The physician-scientists credit their scientific training with helping them take an evidence-based approach to medicine, which they think makes them stronger physicians.

Not all MD-PhDs continue to practice medicine after completing their training, but Whitehead Institute’s physician-scientists have continued to pursue medicine both because of the opportunities for synergy and because—while they hope to impact the lives of many patients with their research—they love working with patients one on one.

“Neurosurgery and medicine are so rewarding, especially the strength of the connections you make with your patients. You’re meeting them on the worst day of their lives, and the outcome isn’t certain, but by doing your best you give them a chance,” Clark says.

When their medical specialty allows, the physician-scientists also appreciate the opportunity to build relationships with patients over time. Harris often works with patients long term, both before and after they start taking hormones.

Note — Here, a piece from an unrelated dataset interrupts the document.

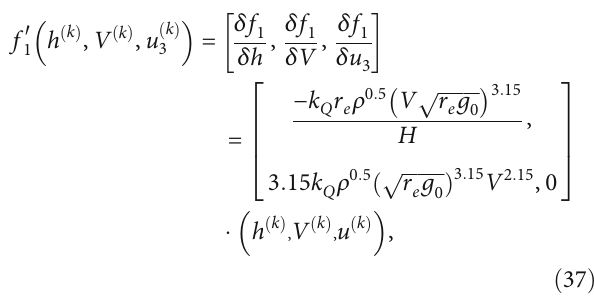
Figure 9: Comparison of control variables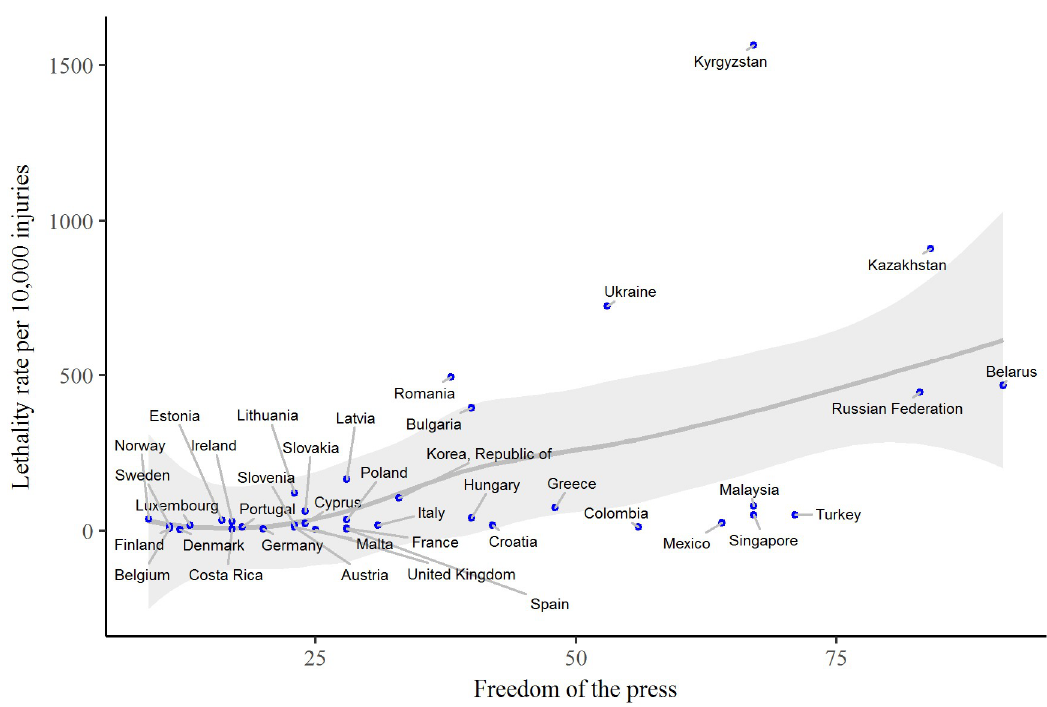
Figure 4. Freedom of the press and lethality rate per 10,000 occupational injuries of 39 countries in 2015. Note: All data sourced from International Labour Organization Database (ILOSTAT) [18] and Freedom House [23]. The grey line indicates the smooth nonparametric curve using a loess smoother (the loess span 0.75) and the grey shadow indicates the 95% confidence interval of smoothed curve.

“You get to see the real life physical and emotional changes in people on gender affirming hormones, and it’s so gratifying to see them over time developing into the person they want to be,” Harris says. Of course, she finds scientific value in these experiences as well. “As a scientist it’s also fascinating to watch these changes happen, so then you can go back to the lab and think about why they are happening on a molecular level. There’s a great synergy,” Harris says.

 

The power of reciprocity

Recognizing and drawing on this reciprocity between the lab and clinic is the core strength of the physician-scientists. They use the connections between their research and their medical specialties to transfer knowledge, insights, and personal connections gained from one role to the other. They hope that their work may lead to the sort of innovative science that changes the outlook for many patients; in the meantime, they use their diverse skills to contribute to exciting, impactful research and exceptional patient care.